The Data Growth Challenge in Healthcare

According to the EMC Digital Universe with Research & Analysis by IDC Healthcare[1] data growth is one of the fastest across many industries. A 48% annual growth rate will lead to 2,314 Exabytes of data in 2020.

Data Growth

Source: EMC Digital Universe with Research & Analysis by IDC

The reasons for this data growth rate are many and include new healthcare applications and regulatory / compliance challenges and continued introductions of new technology and equipment that incorporate data-intensive next generation diagnostics.

The growing data sets will enable healthcare providers to make quicker information-driven decisions, increase efficiency, support remote diagnostics, and provide better collaboration.

For Electronic Health Record (EHR), additional unstructured data such as voice, video, and text are now being stored. New diagnostic and other healthcare applications are also growing with increasing use of medical images and studies with larger images sizes. Or, the deployment of clinical next generation sequencing will contribute to the 48% annual growth rate in healthcare data.

All these data must comply with country and state regulations including long retention periods. Those regulatory compliance requirements are an additional key data growth driver.

Another challenge of data growth is finding the right data at the right time. Big Data analytics enables healthcare providers to focus in on data most useful for diagnostics, treatment, and discovery.

The Data Management Challenge in Healthcare

Factors that are forcing healthcare organizations to rethink their storage strategies include:

More data must be stored: Storage capacity requirements continue to grow significantly with the shift to data-intensive healthcare. As the number of storage devices increases, so too does the need of IT resources to maintain the infrastructure.

Inefficiency in storage capacity: In most healthcare organizations, storage is typically deployed and managed by diagnostic functions or departments and capacity is not shared between modalities. This may lead to spare capacity for one modality while others need to be upgraded continuously. With a siloed approach to storage, extra capacity cannot be shared, thus increasing CAPEX and OPEX cost.

Changing data retention requirements: Patient records, digital diagnostic images, and clinical study results are now stored for longer periods of time. Some data can move into a ‘cold archive’ while other healthcare data needs to be immediately accessible online

Merger and acquisitions are increasing. According to the latest analysis by Kaufmann Hall & Associates, LLC, the number of hospital transactions announced in 2015 grew 18 percent compared to 2014. Healthcare organizations now own multiple hospitals, clinics, long term care facilities, and physician practices across a large geography. It isn’t practical in all cases to maintain a central data center at all places and it makes sense to have smaller regional data stores that can tier to a centralized “data hub”.
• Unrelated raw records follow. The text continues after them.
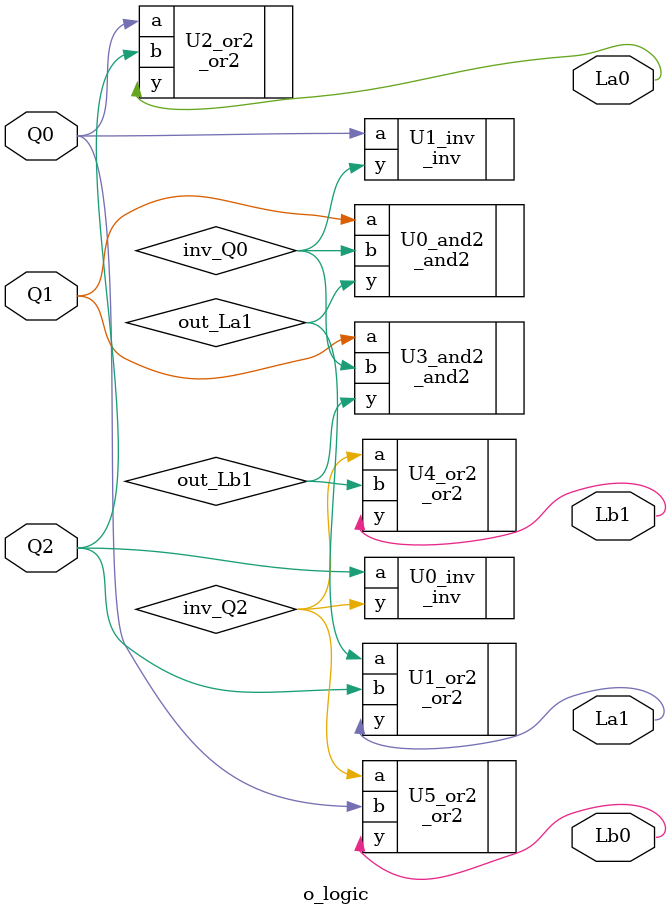
<source format=v>
module o_logic(Q2, Q1, Q0, La1, La0, Lb1, Lb0); // this module makes output logic

input Q2, Q1, Q0; // define input Q2, Q1, Q0
output La1, La0, Lb1, Lb0; // define output La1, La0, Lb1, Lb0

wire inv_Q2, inv_Q0; // Q1 is no inverse

wire out_La1, out_Lb1; // define wire

// two inverter instance
_inv U0_inv( 
	.a(Q2),
	.y(inv_Q2)
	);
	
_inv U1_inv(
	.a(Q0),
	.y(inv_Q0)
	);
	
// La 
// La1 = Q1*Q0` + Q2
_and2 U0_and2(
	.a(Q1),
	.b(inv_Q0),
	.y(out_La1)
	);

_or2 U1_or2(
	.a(out_La1),
	.b(Q2),
	.y(La1)
	);
	
// La0 = Q0 + Q2
_or2 U2_or2(
	.a(Q0),
	.b(Q2),
	.y(La0)
	);
	
// Lb
// Lb1 = Q2` + Q1 * Q0`
_and2 U3_and2(
	.a(Q1),
	.b(inv_Q0),
	.y(out_Lb1)
	);
	
_or2 U4_or2(
	.a(inv_Q2),
	.b(out_Lb1),
	.y(Lb1)
	);
	
// Lb0 = Q2` + Q0
_or2 U5_or2(
	.a(inv_Q2),
	.b(Q0),
	.y(Lb0)
	);
	
endmodule // end of module

	
</source>
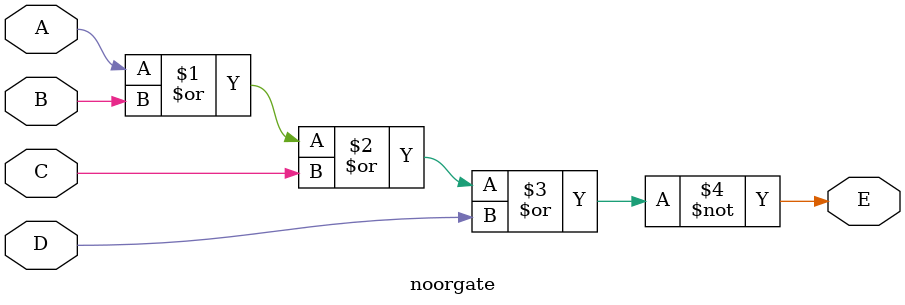
<source format=v>
`timescale 1ns / 1ps


module noorgate
# (parameter WIDTH = 1,PORTNUMBER = 2) 
(

    input [WIDTH - 1:0]A,
    input [WIDTH - 1:0]B,
    input [WIDTH - 1:0]C,
    input [WIDTH - 1:0]D,
    output [WIDTH - 1:0]E
    );
    assign E = ~(A|B|C|D); 
endmodule

</source>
Is there a better solution?

Over the last years, we’ve made a tremendous investment into a scale-out Network Attached Storage solution. EMC Isilon easily scales with a push of a button and with the same pace of the data growth. EMC Isilon can seamlessly scale on demand, enabling healthcare organizations to add Petabyte of storage or expand performance “on the fly”. Every Isilon cluster is a single pool of shared storage eliminating the need to deploy a storage silo for each modality or department. Last year we introduced the concept of a “Data Lake”, enabling healthcare organizations consolidate their data into a central data repository. Through the multi-access methods supporting different healthcare applications, organizations can store, access, share and even analyze the data stored in one location without the need to copy the data from one storage silo or infrastructure into another. If needed, different access zones and data encryption ensures data security and data separation without compromising the “Data Lake” concept.

Very recently EMC announced the “Data Lake 2.0” with the introduction of OneFS 8.0 providing capabilities to expand the “Data Lake” from the “edge” to the “core” (the centralized data repository) to the “cloud”.

IsilonSD Edge is a software-defined storage solution running on commodity hardware in a VMware environment. IsilonSD Edge expands the “Data Lake” into remote locations or departments with smaller data storage requirements. This capability provides great efficiency and cost advantages in particular for larger healthcare organizations owning multiple geographical distributed healthcare facilities.

EMC Isilon CloudPools enables healthcare organizations to tier data off their central (“core”) Isilon cluster to either a private in-house cloud based on EMC Elastic Cloud Storage (ECS) or another Isilon cluster or into a public cloud for archiving as older patient related data may need to be stored for the life of the patient. This cost effective extension of the “Data Lake” provides encryption capabilities for security purposes and compression to minimize storage capacity requirements and bandwidth usage.

The extended “Data Lake” is managed through one management interface and regardless where the data is stored the records are immediately accessible.

Better Healthcare Data Management

The combination of EMC Isilon hardware, OneFS 8.0, IsilonSD Edge, and Isilon CloudPools delivers the capabilities needed to meet the growing data challenges facing healthcare organizations today and tomorrow. Our aim is to provide healthcare organization a storage investment protection and reduced OPEX & CAPEX by providing a solution that scales on demand in line with the data growth rate across the organization.